Phase transfer-assisted indium recovery from spent liquid crystal display panels and its extension in preparing indium-based electrocatalysts for CO2 reduction

Abstract

Transforming discarded electronic devices into low-cost and high-efficiency catalysts presents a win–win approach to address the scarcity of rare resources and sustainable energy challenges. Herein, we report an effective strategy that combines an ethanol-mediated dodecylamine (DDA) phase transfer with hydrothermal methods for facilitating the facile synthesis of indium (In)-based nanomaterials from the leachates of liquid crystal display panels (LCDPs) toward high-efficiency electrochemical CO2 reduction reaction (eCO2RR).
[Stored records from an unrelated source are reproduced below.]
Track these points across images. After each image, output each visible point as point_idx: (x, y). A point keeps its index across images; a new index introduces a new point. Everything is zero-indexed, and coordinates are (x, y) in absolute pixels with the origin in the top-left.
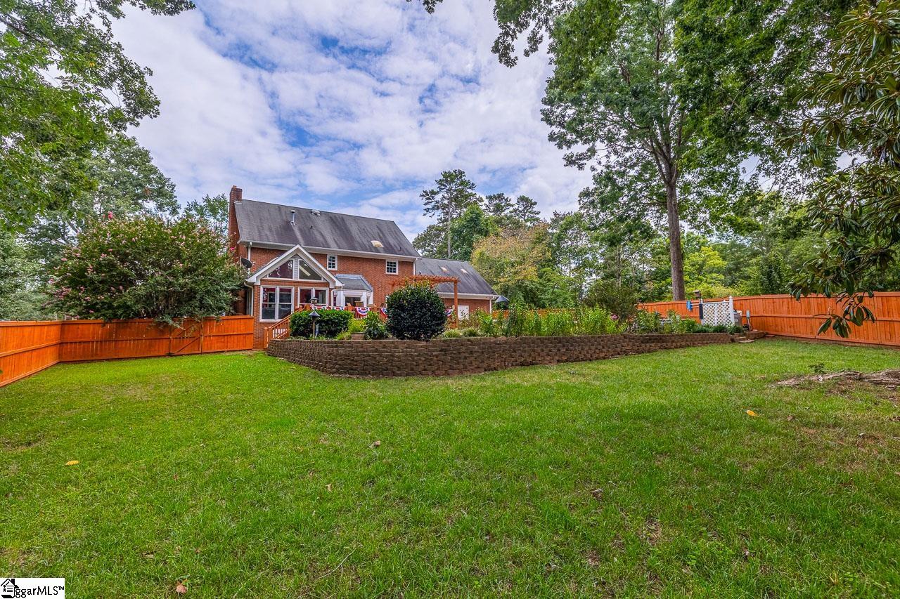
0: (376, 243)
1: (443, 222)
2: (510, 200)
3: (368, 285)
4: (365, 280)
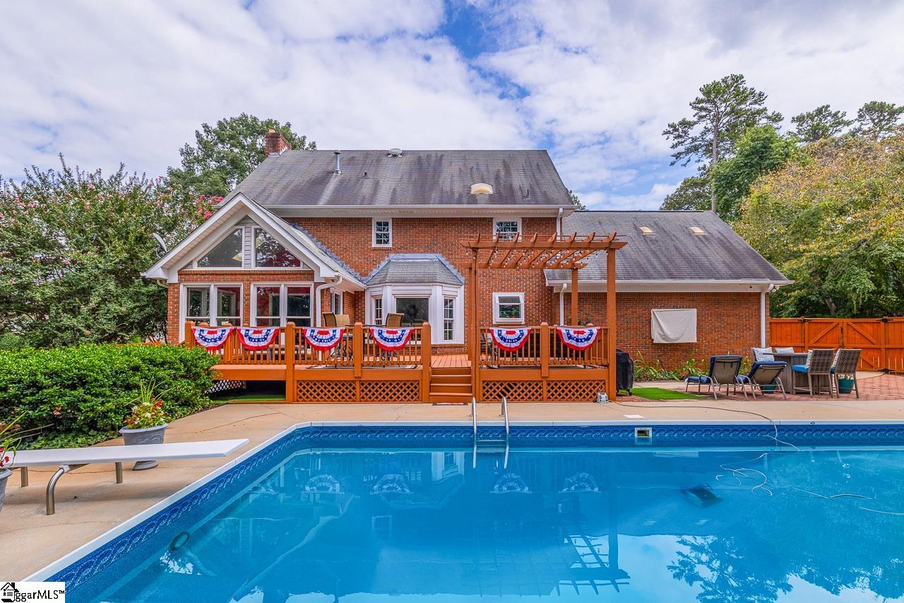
0: (480, 188)
2: (844, 115)
3: (455, 272)
4: (447, 263)
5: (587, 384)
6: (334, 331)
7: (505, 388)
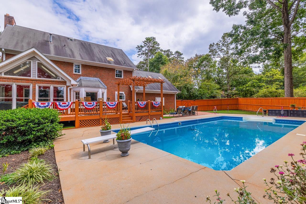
0: (110, 59)
1: (145, 61)
2: (172, 52)
3: (104, 84)
4: (101, 81)
5: (152, 116)
6: (93, 103)
7: (141, 118)
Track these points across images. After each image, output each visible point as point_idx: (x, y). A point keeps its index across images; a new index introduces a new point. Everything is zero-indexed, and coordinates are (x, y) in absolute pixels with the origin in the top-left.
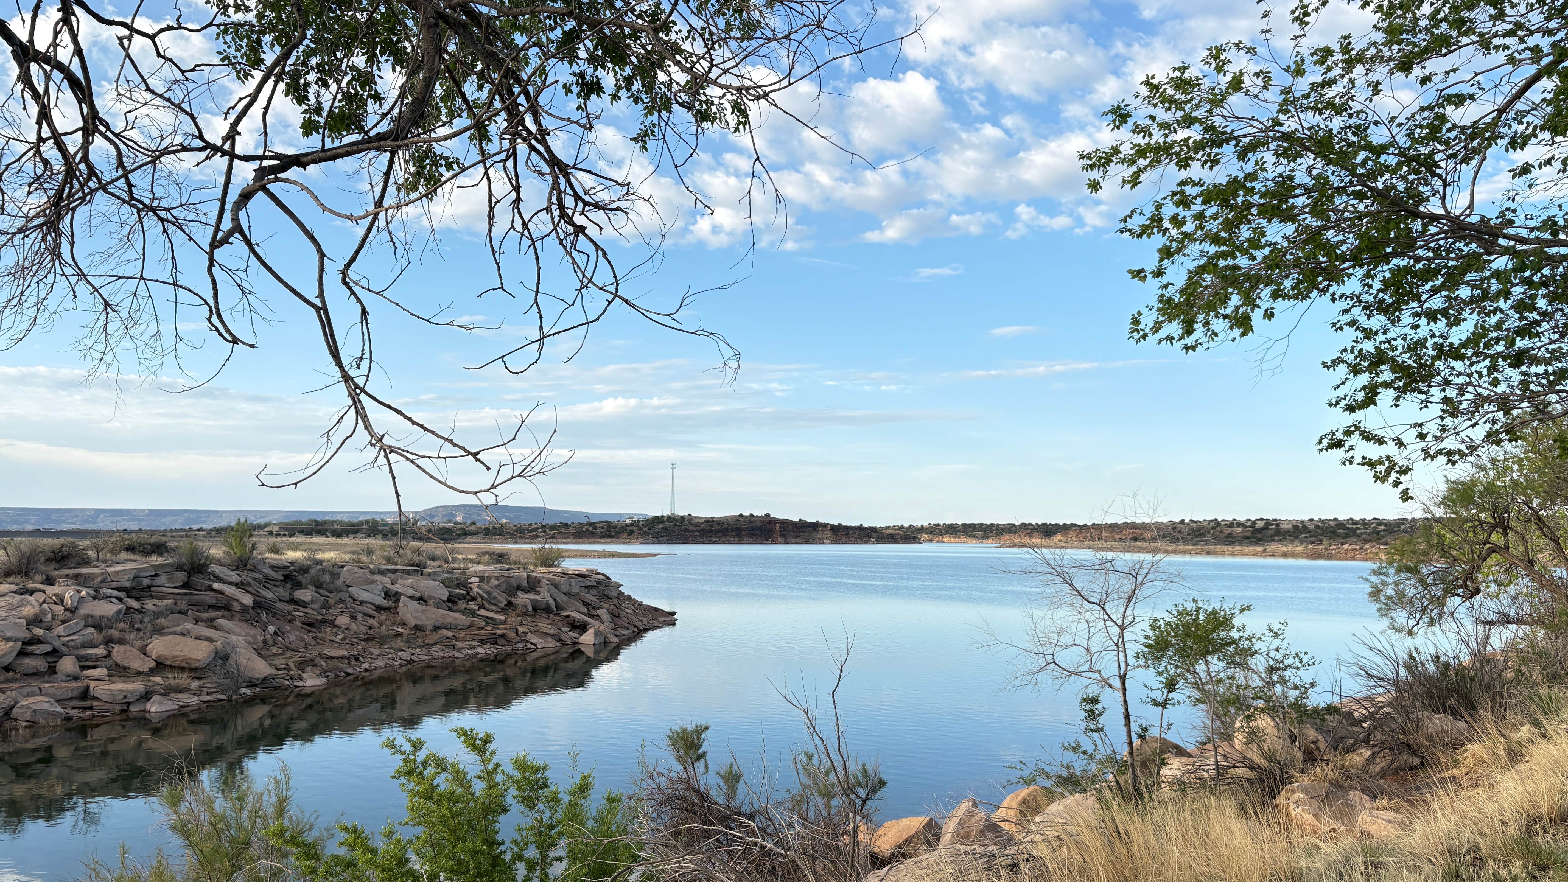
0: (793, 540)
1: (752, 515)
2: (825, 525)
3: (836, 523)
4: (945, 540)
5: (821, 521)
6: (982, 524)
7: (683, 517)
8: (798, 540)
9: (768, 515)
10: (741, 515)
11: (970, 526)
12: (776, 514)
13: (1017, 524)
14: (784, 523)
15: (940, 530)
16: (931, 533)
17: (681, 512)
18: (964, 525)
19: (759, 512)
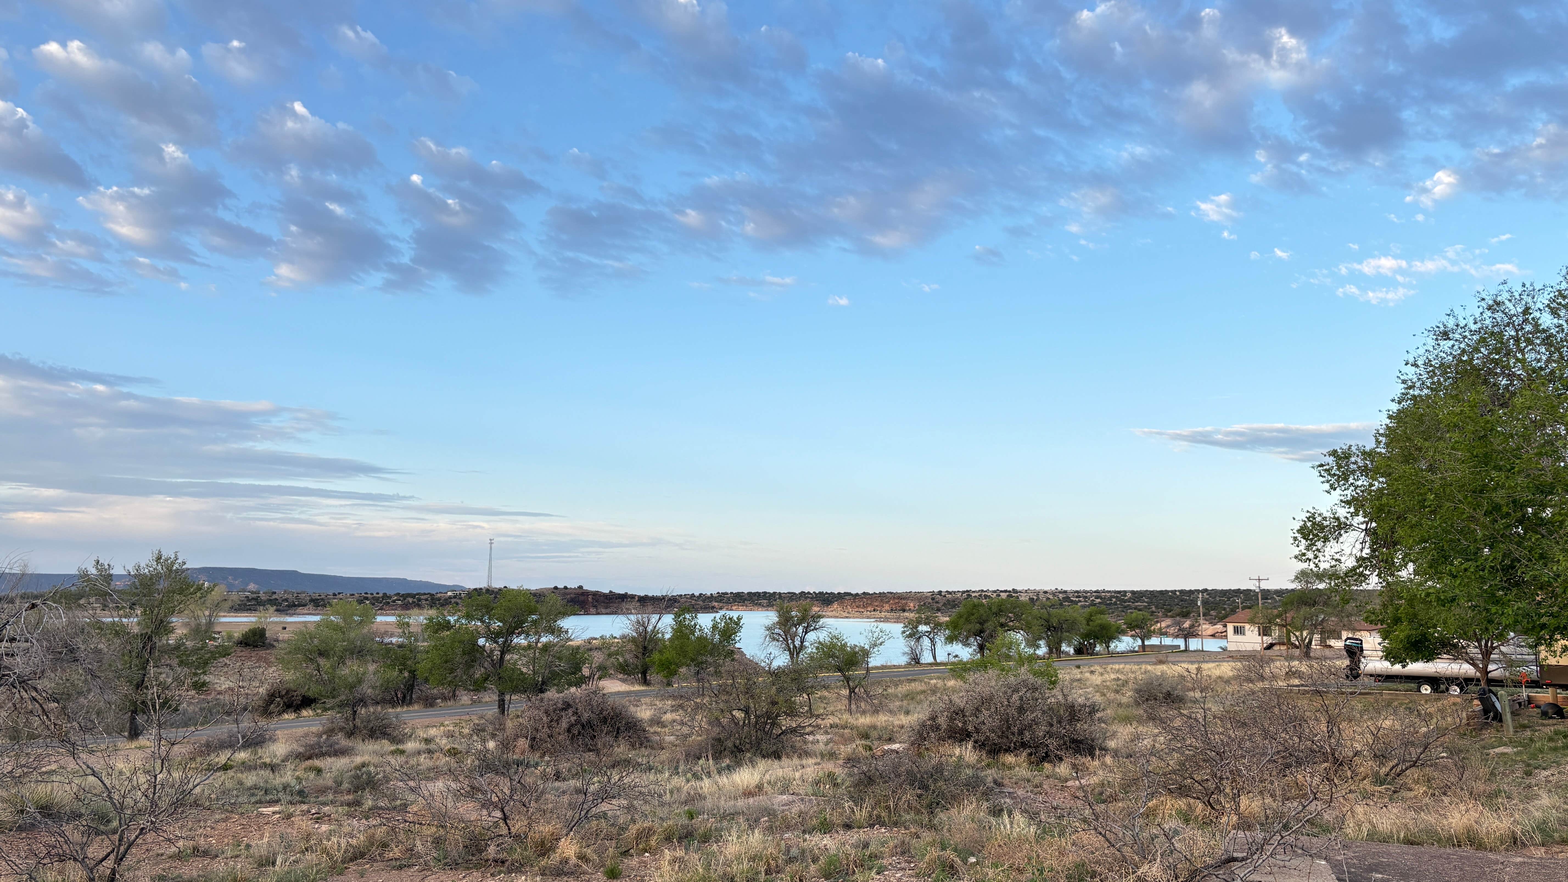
0: (603, 611)
1: (566, 588)
2: (633, 597)
3: (642, 594)
4: (734, 608)
5: (630, 593)
6: (765, 593)
7: (500, 590)
8: (608, 611)
9: (581, 587)
10: (556, 588)
11: (755, 594)
12: (589, 587)
13: (797, 592)
14: (596, 595)
15: (728, 599)
16: (720, 601)
17: (497, 584)
18: (749, 594)
19: (573, 585)
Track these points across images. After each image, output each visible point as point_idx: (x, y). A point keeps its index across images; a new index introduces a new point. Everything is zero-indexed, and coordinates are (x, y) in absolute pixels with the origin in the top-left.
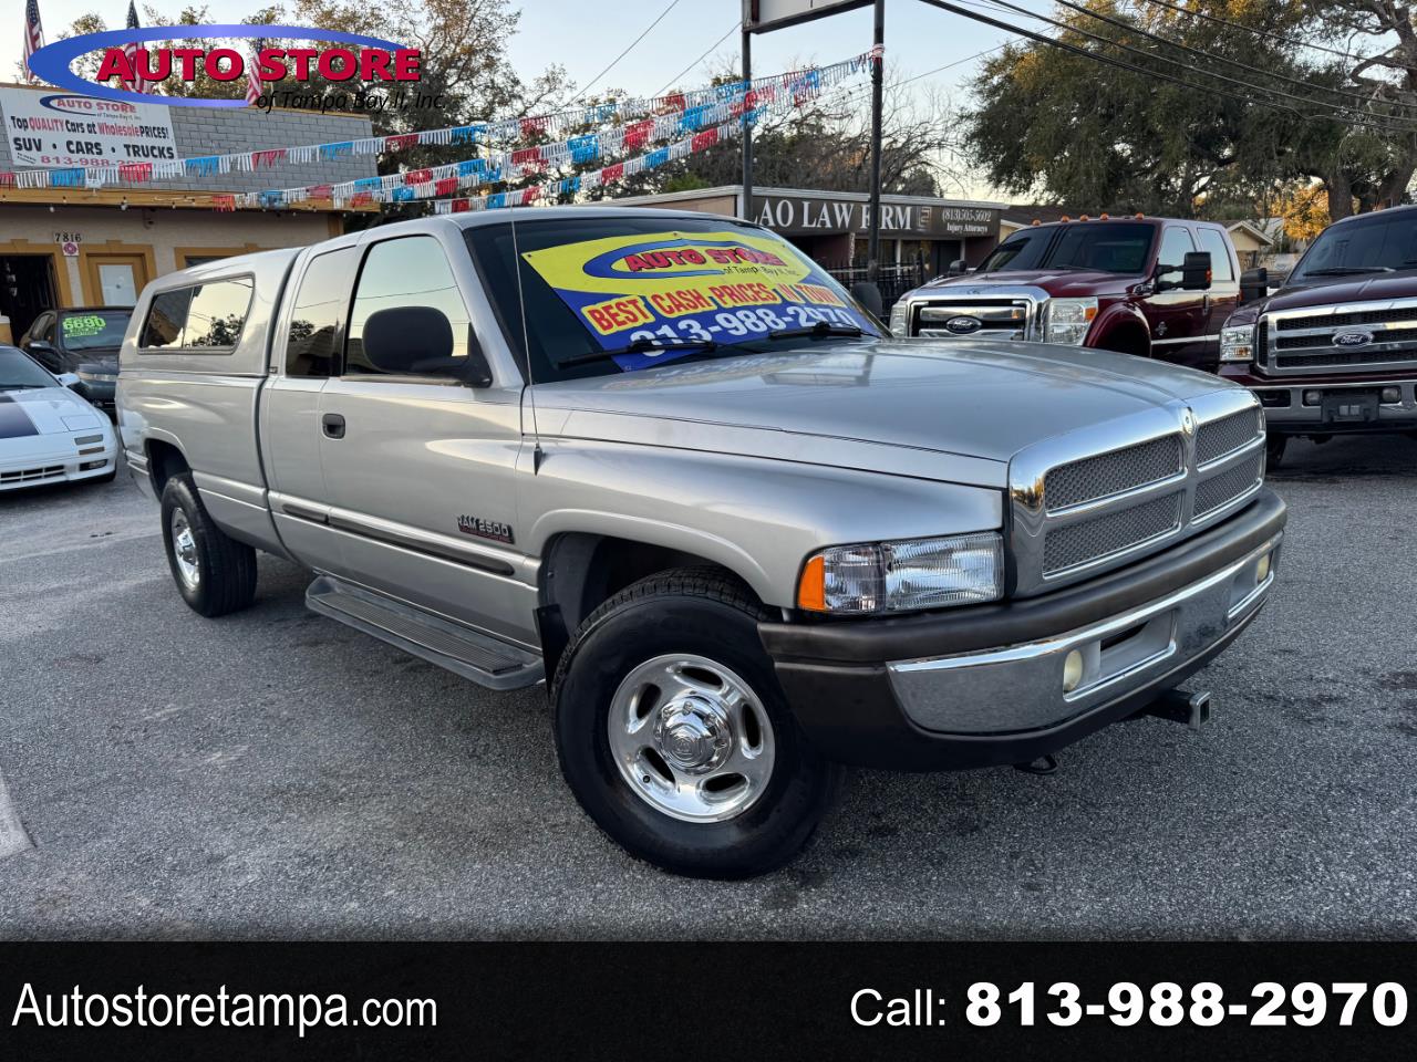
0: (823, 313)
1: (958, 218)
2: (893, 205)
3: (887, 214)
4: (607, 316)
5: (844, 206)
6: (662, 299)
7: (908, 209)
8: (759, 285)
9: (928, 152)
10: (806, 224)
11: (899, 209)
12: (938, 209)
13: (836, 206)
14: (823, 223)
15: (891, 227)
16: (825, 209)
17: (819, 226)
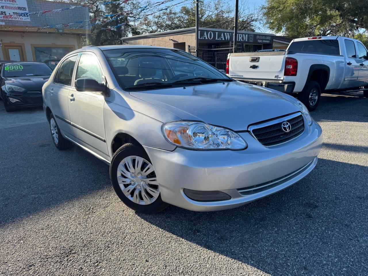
1: (261, 38)
2: (242, 34)
3: (241, 37)
5: (228, 34)
7: (247, 35)
9: (253, 22)
10: (217, 39)
11: (244, 35)
12: (255, 35)
13: (226, 34)
14: (222, 39)
15: (242, 40)
16: (222, 35)
17: (221, 39)
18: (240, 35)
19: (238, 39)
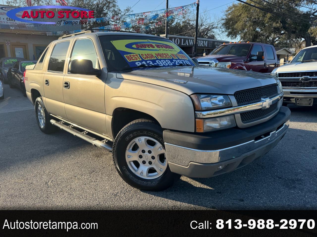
0: (182, 61)
1: (218, 44)
2: (203, 40)
3: (202, 43)
4: (130, 57)
5: (192, 40)
6: (144, 55)
7: (207, 42)
8: (167, 54)
9: (213, 29)
10: (182, 44)
11: (204, 41)
12: (214, 42)
13: (190, 40)
14: (187, 44)
15: (202, 46)
16: (187, 41)
18: (201, 41)
19: (200, 45)
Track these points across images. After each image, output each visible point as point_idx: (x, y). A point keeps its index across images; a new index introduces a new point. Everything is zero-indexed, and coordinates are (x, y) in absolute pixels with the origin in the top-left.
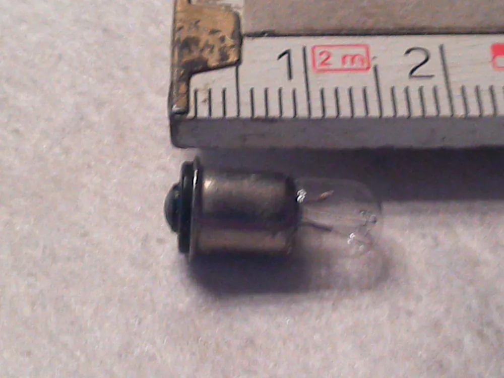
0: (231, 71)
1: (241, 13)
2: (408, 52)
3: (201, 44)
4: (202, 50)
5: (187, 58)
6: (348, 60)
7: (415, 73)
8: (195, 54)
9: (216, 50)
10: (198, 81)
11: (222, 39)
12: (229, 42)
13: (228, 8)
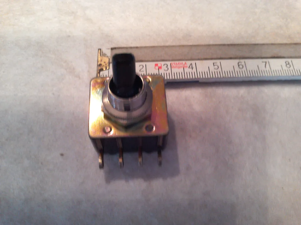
0: (108, 71)
1: (110, 58)
2: (140, 66)
3: (102, 65)
4: (102, 67)
5: (100, 68)
7: (141, 71)
8: (101, 67)
9: (105, 67)
10: (101, 73)
11: (106, 64)
12: (107, 65)
13: (107, 57)
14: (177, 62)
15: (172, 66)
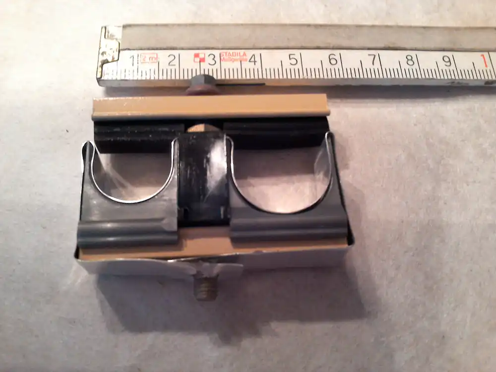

In this strategy, the rapid formation of coordinating compounds between the –NH2 group of DDA and metal ions facilitates the separation of In3+ cations from the acidic LCDPs leach solution by transferring them into an organic phase, which are then converted into InOOH nanoparticles with abundant oxygen vacancies (denoted as In-LCDPs and hereafter) through a low-temperature hydrothermal process. The eCO2RR evaluations confirm the superior electrocatalytic performance of the In-based nanoparticles produced from the LCDPs. In specific, within a broad potential range (−0.77 to −1.17 V vs RHE), the In-LCDPs show a Faradaic efficiency for formate (FEformate) of 85 %, with the highest FEformate of 90.23 % at −0.97 V vs RHE, which is comparable to the FEformate (93.8 % at −0.97 V vs RHE) of In-based catalyst prepared from pure In precursors using the same method. Further investigations reveal that the Sn and Al impurities have minimal impact on the catalytic performance of In-LCDPs, while the presence of Fe3+ impurities significantly enhance the production of hydrogen during the eCO2RR. This work might have provided a scalable pathway to transform LCDPs into value-added electrocatalysts for eCO2RR.